Today I am feeling the same shock, the same sadness and frustration, and have to squelch the impulse to fight, because there is nothing that I can do to keep Two Peas in a Bucket alive. Times change. Just as the economy changed and people opted to send their kids to local public schools over private ones, affecting our little school's enrollment, so have economic shifts and people's choices contributed to the end of the Two Peas community. There's a heartless but realistic saying that seems to hold true in cases like this one: adapt or die. Sometimes that adaptation can be a conscious choice, but sometimes, try as we might, no matter what we do, the environment itself has shifted and we cannot make ourselves survive within it. There is no one to blame. Two Peas tried to adapt. It fought the good fight. The peas who were committed to the community continued to participate in it and to support a business that they believed in. It wasn't enough. The environment has shifted.
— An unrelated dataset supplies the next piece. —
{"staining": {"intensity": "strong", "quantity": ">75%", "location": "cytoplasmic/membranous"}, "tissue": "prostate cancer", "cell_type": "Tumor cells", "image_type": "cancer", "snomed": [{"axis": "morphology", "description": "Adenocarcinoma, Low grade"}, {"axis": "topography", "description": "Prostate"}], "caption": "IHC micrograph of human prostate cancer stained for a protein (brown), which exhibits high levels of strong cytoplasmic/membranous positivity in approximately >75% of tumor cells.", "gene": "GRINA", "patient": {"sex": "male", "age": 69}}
Where does this leave us, the peas, the scrapbookers who continue to pose ominous questions like, "Is the industry dying?" and "Is scrapbooking over?" The two questions are interlinked, but the second one is more important than the first.
If scrapbooking has value for you, then you will keep doing it. You won't be able to stop. If it consumes you as it consumes me, because it is one of the best ways to capture life and what it means to live it honestly and fully and powerfully and wonderfully, then you will continue to call yourself a scrapbooker for years to come. The industry will stand or fall depending on whether these kind of people exist. The choices we make with our dollars will determine its fate. Even if individual businesses crumble, however, scrapbooking will still find a way, because what motivates us to scrapbook is not really the pretty paper or the cutesy accents; what motivates us is the story that must be told, the moment that must be shared.
It was just beautiful to have a place to share that passion with others. That is what Two Peas in a Bucket was for me, and maybe it was that way for you as well.
So we will disperse, like that school community that I so loved, but we will find other communities, other paths to learning, other ways of seeking inspiration. We will do what scrapbookers do: we will take what we have loved, we will remember it, and we will make it matter, somehow.